### WHAT YOU NEED TO DO
Could you give every line of the entries below as a Markdown table with the columns "Row" and "Line text", numbering the rows and leaving out blank lines?

**** ENTRIES SHOWN ****

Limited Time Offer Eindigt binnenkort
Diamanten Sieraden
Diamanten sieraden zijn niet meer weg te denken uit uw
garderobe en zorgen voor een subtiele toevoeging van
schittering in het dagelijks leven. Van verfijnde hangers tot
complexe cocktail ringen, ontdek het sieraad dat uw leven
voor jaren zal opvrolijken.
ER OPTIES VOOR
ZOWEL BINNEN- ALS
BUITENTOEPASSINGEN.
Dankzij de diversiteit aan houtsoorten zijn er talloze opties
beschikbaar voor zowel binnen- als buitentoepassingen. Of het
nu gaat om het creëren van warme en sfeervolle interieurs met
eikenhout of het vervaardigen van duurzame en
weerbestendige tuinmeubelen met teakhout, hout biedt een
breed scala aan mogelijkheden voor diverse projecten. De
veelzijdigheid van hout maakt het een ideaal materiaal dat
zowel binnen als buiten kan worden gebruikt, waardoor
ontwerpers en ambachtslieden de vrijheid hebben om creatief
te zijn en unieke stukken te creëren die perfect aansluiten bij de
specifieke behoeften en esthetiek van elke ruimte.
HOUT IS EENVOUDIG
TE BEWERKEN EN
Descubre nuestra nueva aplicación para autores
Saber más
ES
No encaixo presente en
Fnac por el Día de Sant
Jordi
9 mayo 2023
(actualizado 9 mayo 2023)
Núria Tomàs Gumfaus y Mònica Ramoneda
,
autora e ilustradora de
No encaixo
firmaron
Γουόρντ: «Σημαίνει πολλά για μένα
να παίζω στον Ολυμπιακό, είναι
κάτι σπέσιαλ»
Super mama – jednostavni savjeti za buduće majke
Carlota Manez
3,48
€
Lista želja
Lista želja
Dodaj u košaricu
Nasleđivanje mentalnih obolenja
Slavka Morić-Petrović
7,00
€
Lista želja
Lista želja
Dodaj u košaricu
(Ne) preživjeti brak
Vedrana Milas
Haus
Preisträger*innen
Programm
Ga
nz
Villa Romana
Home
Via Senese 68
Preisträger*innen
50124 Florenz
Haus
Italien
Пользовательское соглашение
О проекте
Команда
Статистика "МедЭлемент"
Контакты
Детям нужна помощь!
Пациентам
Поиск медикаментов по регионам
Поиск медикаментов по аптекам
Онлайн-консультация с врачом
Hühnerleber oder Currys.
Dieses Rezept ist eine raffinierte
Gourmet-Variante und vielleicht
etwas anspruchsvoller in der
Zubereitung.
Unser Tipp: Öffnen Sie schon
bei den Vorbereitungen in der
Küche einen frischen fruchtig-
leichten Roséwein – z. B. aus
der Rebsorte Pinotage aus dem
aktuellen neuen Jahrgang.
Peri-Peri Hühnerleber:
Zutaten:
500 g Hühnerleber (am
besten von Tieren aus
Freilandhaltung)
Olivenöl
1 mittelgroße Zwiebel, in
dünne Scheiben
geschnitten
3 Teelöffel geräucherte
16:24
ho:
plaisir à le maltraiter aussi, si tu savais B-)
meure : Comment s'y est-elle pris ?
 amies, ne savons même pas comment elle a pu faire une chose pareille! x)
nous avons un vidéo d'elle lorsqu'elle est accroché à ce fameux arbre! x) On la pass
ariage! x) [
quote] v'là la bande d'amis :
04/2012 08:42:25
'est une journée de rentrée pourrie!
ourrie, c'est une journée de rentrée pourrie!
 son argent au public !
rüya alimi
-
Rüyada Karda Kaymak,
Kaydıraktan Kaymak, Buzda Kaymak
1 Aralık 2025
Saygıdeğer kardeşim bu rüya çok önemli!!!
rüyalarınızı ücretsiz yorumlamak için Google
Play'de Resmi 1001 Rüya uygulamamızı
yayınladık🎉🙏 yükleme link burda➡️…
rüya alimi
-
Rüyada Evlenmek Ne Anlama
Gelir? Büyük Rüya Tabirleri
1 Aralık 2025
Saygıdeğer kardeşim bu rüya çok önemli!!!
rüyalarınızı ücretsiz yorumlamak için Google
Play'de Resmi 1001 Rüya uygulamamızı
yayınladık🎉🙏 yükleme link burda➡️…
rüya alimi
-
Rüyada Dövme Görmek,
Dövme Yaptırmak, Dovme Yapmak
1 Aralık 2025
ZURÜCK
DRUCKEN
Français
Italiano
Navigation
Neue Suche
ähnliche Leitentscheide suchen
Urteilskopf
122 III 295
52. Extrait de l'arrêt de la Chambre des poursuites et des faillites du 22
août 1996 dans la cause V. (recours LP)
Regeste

****

### FINISHED TASK
| Row | Line text |
|---|---|
| 1 | Limited Time Offer Eindigt binnenkort |
| 2 | Diamanten Sieraden |
| 3 | Diamanten sieraden zijn niet meer weg te denken uit uw |
| 4 | garderobe en zorgen voor een subtiele toevoeging van |
| 5 | schittering in het dagelijks leven. Van verfijnde hangers tot |
| 6 | complexe cocktail ringen, ontdek het sieraad dat uw leven |
| 7 | voor jaren zal opvrolijken. |
| 8 | ER OPTIES VOOR |
| 9 | ZOWEL BINNEN- ALS |
| 10 | BUITENTOEPASSINGEN. |
| 11 | Dankzij de diversiteit aan houtsoorten zijn er talloze opties |
| 12 | beschikbaar voor zowel binnen- als buitentoepassingen. Of het |
| 13 | nu gaat om het creëren van warme en sfeervolle interieurs met |
| 14 | eikenhout of het vervaardigen van duurzame en |
| 15 | weerbestendige tuinmeubelen met teakhout, hout biedt een |
| 16 | breed scala aan mogelijkheden voor diverse projecten. De |
| 17 | veelzijdigheid van hout maakt het een ideaal materiaal dat |
| 18 | zowel binnen als buiten kan worden gebruikt, waardoor |
| 19 | ontwerpers en ambachtslieden de vrijheid hebben om creatief |
| 20 | te zijn en unieke stukken te creëren die perfect aansluiten bij de |
| 21 | specifieke behoeften en esthetiek van elke ruimte. |
| 22 | HOUT IS EENVOUDIG |
| 23 | TE BEWERKEN EN |
| 24 | Descubre nuestra nueva aplicación para autores |
| 25 | Saber más |
| 26 | ES |
| 27 | No encaixo presente en |
| 28 | Fnac por el Día de Sant |
| 29 | Jordi |
| 30 | 9 mayo 2023 |
| 31 | (actualizado 9 mayo 2023) |
| 32 | Núria Tomàs Gumfaus y Mònica Ramoneda |
| 33 | , |
| 34 | autora e ilustradora de |
| 35 | No encaixo |
| 36 | firmaron |
| 37 | Γουόρντ: «Σημαίνει πολλά για μένα |
| 38 | να παίζω στον Ολυμπιακό, είναι |
| 39 | κάτι σπέσιαλ» |
| 40 | Super mama – jednostavni savjeti za buduće majke |
| 41 | Carlota Manez |
| 42 | 3,48 |
| 43 | € |
| 44 | Lista želja |
| 45 | Lista želja |
| 46 | Dodaj u košaricu |
| 47 | Nasleđivanje mentalnih obolenja |
| 48 | Slavka Morić-Petrović |
| 49 | 7,00 |
| 50 | € |
| 51 | Lista želja |
| 52 | Lista želja |
| 53 | Dodaj u košaricu |
| 54 | (Ne) preživjeti brak |
| 55 | Vedrana Milas |
| 56 | Haus |
| 57 | Preisträger*innen |
| 58 | Programm |
| 59 | Ga |
| 60 | nz |
| 61 | Villa Romana |
| 62 | Home |
| 63 | Via Senese 68 |
| 64 | Preisträger*innen |
| 65 | 50124 Florenz |
| 66 | Haus |
| 67 | Italien |
| 68 | Пользовательское соглашение |
| 69 | О проекте |
| 70 | Команда |
| 71 | Статистика "МедЭлемент" |
| 72 | Контакты |
| 73 | Детям нужна помощь! |
| 74 | Пациентам |
| 75 | Поиск медикаментов по регионам |
| 76 | Поиск медикаментов по аптекам |
| 77 | Онлайн-консультация с врачом |
| 78 | Hühnerleber oder Currys. |
| 79 | Dieses Rezept ist eine raffinierte |
| 80 | Gourmet-Variante und vielleicht |
| 81 | etwas anspruchsvoller in der |
| 82 | Zubereitung. |
| 83 | Unser Tipp: Öffnen Sie schon |
| 84 | bei den Vorbereitungen in der |
| 85 | Küche einen frischen fruchtig- |
| 86 | leichten Roséwein – z. B. aus |
| 87 | der Rebsorte Pinotage aus dem |
| 88 | aktuellen neuen Jahrgang. |
| 89 | Peri-Peri Hühnerleber: |
| 90 | Zutaten: |
| 91 | 500 g Hühnerleber (am |
| 92 | besten von Tieren aus |
| 93 | Freilandhaltung) |
| 94 | Olivenöl |
| 95 | 1 mittelgroße Zwiebel, in |
| 96 | dünne Scheiben |
| 97 | geschnitten |
| 98 | 3 Teelöffel geräucherte |
| 99 | 16:24 |
| 100 | ho: |
| 101 | plaisir à le maltraiter aussi, si tu savais B-) |
| 102 | meure : Comment s'y est-elle pris ? |
| 103 |  amies, ne savons même pas comment elle a pu faire une chose pareille! x) |
| 104 | nous avons un vidéo d'elle lorsqu'elle est accroché à ce fameux arbre! x) On la pass |
| 105 | ariage! x) [ |
| 106 | quote] v'là la bande d'amis : |
| 107 | 04/2012 08:42:25 |
| 108 | 'est une journée de rentrée pourrie! |
| 109 | ourrie, c'est une journée de rentrée pourrie! |
| 110 |  son argent au public ! |
| 111 | rüya alimi |
| 112 | - |
| 113 | Rüyada Karda Kaymak, |
| 114 | Kaydıraktan Kaymak, Buzda Kaymak |
| 115 | 1 Aralık 2025 |
| 116 | Saygıdeğer kardeşim bu rüya çok önemli!!! |
| 117 | rüyalarınızı ücretsiz yorumlamak için Google |
| 118 | Play'de Resmi 1001 Rüya uygulamamızı |
| 119 | yayınladık🎉🙏 yükleme link burda➡️… |
| 120 | rüya alimi |
| 121 | - |
| 122 | Rüyada Evlenmek Ne Anlama |
| 123 | Gelir? Büyük Rüya Tabirleri |
| 124 | 1 Aralık 2025 |
| 125 | Saygıdeğer kardeşim bu rüya çok önemli!!! |
| 126 | rüyalarınızı ücretsiz yorumlamak için Google |
| 127 | Play'de Resmi 1001 Rüya uygulamamızı |
| 128 | yayınladık🎉🙏 yükleme link burda➡️… |
| 129 | rüya alimi |
| 130 | - |
| 131 | Rüyada Dövme Görmek, |
| 132 | Dövme Yaptırmak, Dovme Yapmak |
| 133 | 1 Aralık 2025 |
| 134 | ZURÜCK |
| 135 | DRUCKEN |
| 136 | Français |
| 137 | Italiano |
| 138 | Navigation |
| 139 | Neue Suche |
| 140 | ähnliche Leitentscheide suchen |
| 141 | Urteilskopf |
| 142 | 122 III 295 |
| 143 | 52. Extrait de l'arrêt de la Chambre des poursuites et des faillites du 22 |
| 144 | août 1996 dans la cause V. (recours LP) |
| 145 | Regeste |